__Data__.
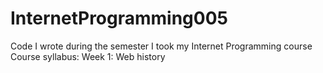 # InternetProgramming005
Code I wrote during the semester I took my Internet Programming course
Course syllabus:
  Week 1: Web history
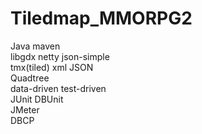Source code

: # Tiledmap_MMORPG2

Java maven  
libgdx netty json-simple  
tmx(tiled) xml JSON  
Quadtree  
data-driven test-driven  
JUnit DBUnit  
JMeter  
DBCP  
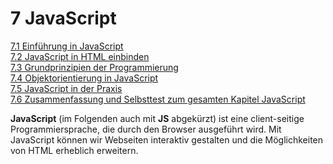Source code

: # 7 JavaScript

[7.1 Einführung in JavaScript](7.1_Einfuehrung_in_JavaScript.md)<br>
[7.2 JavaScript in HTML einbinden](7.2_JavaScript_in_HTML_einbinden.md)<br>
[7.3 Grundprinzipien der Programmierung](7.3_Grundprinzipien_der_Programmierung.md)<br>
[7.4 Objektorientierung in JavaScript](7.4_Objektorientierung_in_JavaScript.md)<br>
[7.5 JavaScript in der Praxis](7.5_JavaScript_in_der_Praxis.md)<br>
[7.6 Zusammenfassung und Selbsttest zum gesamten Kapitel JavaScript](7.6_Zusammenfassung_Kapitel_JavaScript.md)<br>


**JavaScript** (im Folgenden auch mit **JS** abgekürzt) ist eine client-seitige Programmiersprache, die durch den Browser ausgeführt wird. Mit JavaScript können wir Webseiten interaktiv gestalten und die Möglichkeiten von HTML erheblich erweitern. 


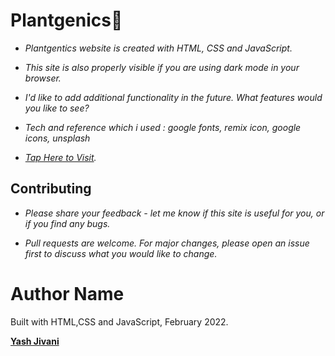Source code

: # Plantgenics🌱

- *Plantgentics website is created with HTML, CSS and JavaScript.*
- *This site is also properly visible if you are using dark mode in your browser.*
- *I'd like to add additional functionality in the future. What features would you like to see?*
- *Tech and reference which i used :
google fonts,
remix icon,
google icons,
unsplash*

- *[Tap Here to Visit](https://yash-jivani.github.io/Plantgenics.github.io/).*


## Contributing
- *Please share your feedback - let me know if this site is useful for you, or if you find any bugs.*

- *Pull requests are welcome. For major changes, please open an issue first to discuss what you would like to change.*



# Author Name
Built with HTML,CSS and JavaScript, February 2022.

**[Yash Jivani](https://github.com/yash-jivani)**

...

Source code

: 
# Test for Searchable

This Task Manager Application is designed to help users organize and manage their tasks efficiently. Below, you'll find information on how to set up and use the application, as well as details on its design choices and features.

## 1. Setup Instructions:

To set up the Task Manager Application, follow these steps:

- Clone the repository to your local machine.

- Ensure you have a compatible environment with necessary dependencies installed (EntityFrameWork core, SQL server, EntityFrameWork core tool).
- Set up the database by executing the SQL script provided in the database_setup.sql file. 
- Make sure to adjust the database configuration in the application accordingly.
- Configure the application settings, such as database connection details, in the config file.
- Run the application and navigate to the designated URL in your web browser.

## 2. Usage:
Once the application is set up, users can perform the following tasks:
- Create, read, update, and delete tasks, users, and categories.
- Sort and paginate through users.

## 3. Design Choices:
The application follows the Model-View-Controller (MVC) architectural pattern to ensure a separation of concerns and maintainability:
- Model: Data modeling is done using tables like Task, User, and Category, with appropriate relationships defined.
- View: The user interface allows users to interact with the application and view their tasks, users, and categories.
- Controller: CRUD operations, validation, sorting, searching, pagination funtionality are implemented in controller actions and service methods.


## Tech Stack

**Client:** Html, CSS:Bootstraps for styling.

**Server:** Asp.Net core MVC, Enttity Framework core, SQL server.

__Task to complete__.
Copy the data out word for word, beginning at the line that contains "## 3. Design" and stopping after the line that contains "core, SQL server.".

__Solution__.
## 3. Design Choices:
The application follows the Model-View-Controller (MVC) architectural pattern to ensure a separation of concerns and maintainability:
- Model: Data modeling is done using tables like Task, User, and Category, with appropriate relationships defined.
- View: The user interface allows users to interact with the application and view their tasks, users, and categories.
- Controller: CRUD operations, validation, sorting, searching, pagination funtionality are implemented in controller actions and service methods.


## Tech Stack

**Client:** Html, CSS:Bootstraps for styling.

**Server:** Asp.Net core MVC, Enttity Framework core, SQL server.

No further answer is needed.